太子の話からすると、玉秀はお世話もされずに放置されていたようなので、余計に苦しかったことだろう。
「今回死ぬ思いをしたけれど、あなたという人に会えたことは幸運だと思っているわ。改めてありがとう、雨妹」
改めてそう言われ、雨妹は微笑む。
「光栄です、江貴妃」
玉秀の回復に、確かに雨妹の心肺蘇生が間に合ったことは大きいだろう。
だが全ては本人の体力がなければ、手立ても薬も生かされない。
玉秀の生きる力が、インフルエンザに勝ったのだ。
「太子宮に戻るまでの間は休暇だと思って、医局でゆっくり過ごすといいですよ。美味しいおやつもありますから」
ここには値踏みする人は誰もいないのだから、心行くまでダラダラとして、英気を養うといい。
雨妹がそう思って告げた言葉に、玉秀がコロコロと笑う。
「まあ、雨妹は面白い言い方をするわね。病気を休暇だなんて」
病気に罹るのは悪いことだと思いがちである。
けれど病人はどうあっても休まなければならないのだから、気分良く過ごす方がいいはずだ。

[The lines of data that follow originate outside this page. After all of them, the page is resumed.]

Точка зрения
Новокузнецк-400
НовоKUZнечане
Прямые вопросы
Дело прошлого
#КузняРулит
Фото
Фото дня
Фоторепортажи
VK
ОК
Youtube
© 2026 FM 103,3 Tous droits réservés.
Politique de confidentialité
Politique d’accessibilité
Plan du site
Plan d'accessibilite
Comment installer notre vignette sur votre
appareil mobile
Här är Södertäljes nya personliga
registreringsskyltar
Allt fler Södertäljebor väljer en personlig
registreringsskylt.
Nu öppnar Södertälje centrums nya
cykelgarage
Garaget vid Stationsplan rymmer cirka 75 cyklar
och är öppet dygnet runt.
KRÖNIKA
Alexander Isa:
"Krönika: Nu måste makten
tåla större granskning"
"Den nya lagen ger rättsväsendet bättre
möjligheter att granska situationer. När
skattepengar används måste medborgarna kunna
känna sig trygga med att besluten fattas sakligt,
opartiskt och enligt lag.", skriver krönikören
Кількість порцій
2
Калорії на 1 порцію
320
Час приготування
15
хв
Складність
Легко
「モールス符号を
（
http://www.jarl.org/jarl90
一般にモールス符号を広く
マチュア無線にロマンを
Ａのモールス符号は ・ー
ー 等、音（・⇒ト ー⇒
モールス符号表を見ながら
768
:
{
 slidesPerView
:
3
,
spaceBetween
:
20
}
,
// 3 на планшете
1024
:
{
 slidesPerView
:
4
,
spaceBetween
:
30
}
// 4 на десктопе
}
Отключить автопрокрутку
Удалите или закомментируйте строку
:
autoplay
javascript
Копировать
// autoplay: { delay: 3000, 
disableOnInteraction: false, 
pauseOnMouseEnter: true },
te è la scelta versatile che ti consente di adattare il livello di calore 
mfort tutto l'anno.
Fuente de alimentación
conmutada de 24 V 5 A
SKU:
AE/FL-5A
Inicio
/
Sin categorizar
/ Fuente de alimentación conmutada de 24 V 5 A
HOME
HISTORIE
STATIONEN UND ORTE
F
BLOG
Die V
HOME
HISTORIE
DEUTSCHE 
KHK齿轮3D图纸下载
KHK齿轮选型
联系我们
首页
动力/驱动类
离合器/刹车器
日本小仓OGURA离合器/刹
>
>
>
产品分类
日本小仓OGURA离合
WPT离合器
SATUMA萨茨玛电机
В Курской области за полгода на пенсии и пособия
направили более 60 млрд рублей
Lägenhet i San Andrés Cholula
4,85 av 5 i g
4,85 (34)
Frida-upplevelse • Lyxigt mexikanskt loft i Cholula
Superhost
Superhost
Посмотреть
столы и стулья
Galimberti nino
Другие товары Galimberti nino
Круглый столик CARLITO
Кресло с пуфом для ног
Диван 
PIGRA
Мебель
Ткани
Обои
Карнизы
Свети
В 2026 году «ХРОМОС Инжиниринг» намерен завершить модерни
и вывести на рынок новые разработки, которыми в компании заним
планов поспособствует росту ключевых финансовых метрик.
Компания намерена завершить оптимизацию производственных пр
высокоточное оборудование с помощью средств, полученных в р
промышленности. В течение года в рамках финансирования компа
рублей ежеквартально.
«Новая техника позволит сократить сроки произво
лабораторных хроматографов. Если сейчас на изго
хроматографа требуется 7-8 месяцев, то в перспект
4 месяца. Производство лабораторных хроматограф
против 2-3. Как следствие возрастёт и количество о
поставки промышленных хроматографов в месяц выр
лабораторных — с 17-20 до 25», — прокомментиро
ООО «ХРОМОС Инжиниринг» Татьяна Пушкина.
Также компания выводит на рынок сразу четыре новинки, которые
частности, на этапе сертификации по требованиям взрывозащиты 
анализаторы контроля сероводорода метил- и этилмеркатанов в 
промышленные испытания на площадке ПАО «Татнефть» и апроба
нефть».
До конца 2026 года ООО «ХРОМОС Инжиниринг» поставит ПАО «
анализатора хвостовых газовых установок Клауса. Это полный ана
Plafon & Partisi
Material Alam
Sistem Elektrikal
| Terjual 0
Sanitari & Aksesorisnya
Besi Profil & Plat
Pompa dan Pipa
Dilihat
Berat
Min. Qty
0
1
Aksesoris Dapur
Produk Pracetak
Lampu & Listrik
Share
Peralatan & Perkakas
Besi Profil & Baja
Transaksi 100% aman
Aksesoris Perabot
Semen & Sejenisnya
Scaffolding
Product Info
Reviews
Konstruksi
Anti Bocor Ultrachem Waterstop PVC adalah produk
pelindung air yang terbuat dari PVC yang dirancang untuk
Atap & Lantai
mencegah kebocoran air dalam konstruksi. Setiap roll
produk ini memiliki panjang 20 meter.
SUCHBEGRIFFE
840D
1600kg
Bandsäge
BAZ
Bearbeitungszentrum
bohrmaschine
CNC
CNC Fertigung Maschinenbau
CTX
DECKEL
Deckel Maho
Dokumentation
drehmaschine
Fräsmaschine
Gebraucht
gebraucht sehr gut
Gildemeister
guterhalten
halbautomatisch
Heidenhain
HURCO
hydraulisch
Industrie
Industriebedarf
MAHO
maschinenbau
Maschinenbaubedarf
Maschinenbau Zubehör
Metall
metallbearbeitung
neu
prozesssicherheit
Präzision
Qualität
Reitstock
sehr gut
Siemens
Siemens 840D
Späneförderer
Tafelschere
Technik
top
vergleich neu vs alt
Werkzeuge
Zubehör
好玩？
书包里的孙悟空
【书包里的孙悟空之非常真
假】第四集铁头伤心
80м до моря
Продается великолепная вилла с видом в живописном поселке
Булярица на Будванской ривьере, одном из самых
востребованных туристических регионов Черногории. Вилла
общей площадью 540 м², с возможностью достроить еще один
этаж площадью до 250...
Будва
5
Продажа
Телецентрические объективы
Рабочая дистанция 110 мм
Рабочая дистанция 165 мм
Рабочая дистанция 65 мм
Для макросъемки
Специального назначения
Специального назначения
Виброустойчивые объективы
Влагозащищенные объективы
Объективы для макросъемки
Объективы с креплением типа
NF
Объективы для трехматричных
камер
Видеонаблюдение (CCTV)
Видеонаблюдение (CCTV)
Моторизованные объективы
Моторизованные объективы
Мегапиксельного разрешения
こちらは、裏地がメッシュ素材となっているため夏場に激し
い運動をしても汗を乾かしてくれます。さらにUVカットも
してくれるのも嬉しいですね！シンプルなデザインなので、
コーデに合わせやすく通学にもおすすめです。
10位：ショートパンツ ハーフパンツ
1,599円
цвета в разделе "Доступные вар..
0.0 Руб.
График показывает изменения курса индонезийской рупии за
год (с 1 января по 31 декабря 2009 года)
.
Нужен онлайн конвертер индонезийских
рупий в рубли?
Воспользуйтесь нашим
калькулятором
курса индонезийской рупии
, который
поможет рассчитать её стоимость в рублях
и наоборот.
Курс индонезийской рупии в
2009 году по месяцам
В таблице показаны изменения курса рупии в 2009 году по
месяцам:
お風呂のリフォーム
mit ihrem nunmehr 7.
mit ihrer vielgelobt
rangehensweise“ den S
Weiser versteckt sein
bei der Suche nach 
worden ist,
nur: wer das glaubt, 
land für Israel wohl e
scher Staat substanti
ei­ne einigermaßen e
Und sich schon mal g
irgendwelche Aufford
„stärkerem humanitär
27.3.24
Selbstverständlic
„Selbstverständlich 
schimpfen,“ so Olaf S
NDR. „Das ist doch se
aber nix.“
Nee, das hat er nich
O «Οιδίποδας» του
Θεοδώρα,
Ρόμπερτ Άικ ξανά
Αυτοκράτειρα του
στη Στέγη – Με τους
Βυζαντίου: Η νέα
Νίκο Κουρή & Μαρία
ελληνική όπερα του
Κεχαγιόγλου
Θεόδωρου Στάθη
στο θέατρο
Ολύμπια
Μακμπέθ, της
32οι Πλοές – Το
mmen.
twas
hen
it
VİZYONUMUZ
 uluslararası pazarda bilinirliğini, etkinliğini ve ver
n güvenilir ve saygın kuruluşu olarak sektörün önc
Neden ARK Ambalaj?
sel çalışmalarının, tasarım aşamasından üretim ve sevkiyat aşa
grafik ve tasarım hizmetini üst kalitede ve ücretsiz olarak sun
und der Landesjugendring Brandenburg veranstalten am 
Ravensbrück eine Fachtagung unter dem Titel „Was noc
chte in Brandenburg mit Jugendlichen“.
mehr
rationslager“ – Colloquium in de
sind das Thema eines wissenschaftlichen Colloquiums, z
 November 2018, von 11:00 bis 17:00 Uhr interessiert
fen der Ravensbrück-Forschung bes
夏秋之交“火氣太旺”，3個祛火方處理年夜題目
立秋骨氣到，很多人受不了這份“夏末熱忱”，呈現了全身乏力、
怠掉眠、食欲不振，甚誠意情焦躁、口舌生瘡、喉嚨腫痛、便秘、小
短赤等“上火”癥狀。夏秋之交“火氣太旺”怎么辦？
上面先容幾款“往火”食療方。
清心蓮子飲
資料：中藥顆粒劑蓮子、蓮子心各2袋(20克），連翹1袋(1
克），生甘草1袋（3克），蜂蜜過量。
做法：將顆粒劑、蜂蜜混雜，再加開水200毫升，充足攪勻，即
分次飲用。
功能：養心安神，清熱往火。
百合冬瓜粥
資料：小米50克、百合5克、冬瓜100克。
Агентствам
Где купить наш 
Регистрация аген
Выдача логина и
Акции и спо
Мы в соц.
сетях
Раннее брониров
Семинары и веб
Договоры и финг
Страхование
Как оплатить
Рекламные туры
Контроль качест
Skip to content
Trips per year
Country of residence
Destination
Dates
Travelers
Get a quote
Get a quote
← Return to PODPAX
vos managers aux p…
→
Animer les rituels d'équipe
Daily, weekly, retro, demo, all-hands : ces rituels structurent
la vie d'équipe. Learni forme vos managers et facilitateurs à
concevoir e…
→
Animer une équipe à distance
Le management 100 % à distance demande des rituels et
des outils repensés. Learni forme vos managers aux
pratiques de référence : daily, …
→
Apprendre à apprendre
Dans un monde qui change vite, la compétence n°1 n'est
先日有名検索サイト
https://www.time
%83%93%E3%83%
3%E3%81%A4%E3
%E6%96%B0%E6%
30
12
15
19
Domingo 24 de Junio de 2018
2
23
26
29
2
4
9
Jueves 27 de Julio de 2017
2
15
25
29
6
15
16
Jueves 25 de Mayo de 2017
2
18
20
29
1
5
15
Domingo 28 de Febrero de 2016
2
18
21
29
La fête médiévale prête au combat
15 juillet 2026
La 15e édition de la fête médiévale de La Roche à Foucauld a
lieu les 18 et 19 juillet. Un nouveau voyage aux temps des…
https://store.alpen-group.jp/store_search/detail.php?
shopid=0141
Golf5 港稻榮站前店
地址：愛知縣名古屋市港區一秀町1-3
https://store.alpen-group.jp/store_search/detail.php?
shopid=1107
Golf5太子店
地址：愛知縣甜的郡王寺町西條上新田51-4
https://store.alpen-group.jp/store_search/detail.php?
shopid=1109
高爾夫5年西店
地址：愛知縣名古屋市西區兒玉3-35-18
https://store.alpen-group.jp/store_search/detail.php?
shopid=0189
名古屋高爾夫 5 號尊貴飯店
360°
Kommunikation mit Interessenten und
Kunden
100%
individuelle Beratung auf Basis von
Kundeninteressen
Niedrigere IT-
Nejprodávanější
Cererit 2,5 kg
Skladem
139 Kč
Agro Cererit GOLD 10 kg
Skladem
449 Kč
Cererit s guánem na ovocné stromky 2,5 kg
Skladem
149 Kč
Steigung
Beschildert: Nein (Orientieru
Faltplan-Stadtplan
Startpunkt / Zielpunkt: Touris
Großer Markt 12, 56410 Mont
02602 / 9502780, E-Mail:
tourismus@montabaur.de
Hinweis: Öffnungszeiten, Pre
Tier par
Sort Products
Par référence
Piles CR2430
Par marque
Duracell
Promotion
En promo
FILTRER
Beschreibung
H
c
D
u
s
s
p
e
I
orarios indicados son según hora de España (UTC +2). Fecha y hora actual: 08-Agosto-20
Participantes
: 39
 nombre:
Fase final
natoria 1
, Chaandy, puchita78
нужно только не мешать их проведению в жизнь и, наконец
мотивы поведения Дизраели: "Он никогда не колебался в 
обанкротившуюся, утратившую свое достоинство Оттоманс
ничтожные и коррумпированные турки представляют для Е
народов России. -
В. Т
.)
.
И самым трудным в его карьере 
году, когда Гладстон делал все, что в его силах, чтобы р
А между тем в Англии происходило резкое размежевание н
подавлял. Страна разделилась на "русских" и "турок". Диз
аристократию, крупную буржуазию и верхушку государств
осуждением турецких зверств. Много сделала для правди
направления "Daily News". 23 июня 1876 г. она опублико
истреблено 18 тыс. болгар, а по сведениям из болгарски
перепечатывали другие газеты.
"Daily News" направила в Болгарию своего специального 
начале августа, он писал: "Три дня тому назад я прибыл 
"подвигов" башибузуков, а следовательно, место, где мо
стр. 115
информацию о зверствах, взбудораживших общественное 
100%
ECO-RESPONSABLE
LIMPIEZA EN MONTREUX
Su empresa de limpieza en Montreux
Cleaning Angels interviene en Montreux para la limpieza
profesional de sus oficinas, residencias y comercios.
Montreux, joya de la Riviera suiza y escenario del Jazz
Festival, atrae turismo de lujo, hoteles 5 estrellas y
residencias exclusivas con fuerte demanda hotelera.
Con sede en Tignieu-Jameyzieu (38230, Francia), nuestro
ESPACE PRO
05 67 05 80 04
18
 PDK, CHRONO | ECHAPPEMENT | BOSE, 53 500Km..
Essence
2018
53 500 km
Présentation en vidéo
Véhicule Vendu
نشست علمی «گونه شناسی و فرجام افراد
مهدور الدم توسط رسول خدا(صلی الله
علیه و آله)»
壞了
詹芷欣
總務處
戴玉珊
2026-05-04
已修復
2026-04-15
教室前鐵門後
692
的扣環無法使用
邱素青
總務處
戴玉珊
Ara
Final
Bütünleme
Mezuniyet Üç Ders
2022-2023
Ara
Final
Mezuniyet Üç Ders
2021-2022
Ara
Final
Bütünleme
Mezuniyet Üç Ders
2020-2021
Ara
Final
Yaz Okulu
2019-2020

病人が鬱々と過ごさなければならないなんて決まりは、どこにもないのだから。
「でも、そういうのもいいわね。
それに本当にこの蒸しパンは美味しいわ。
こちらの台所には腕のいい方がいらっしゃるのね」
玉秀が千切った蒸しパンのかけらを食べ、目を細める。その様子は表情豊かで、可愛らしい女性だと思う。
――そうか、兄(仮)はこういうのが好みか。
雨妹としては、なかなかいい趣味であると言えよう。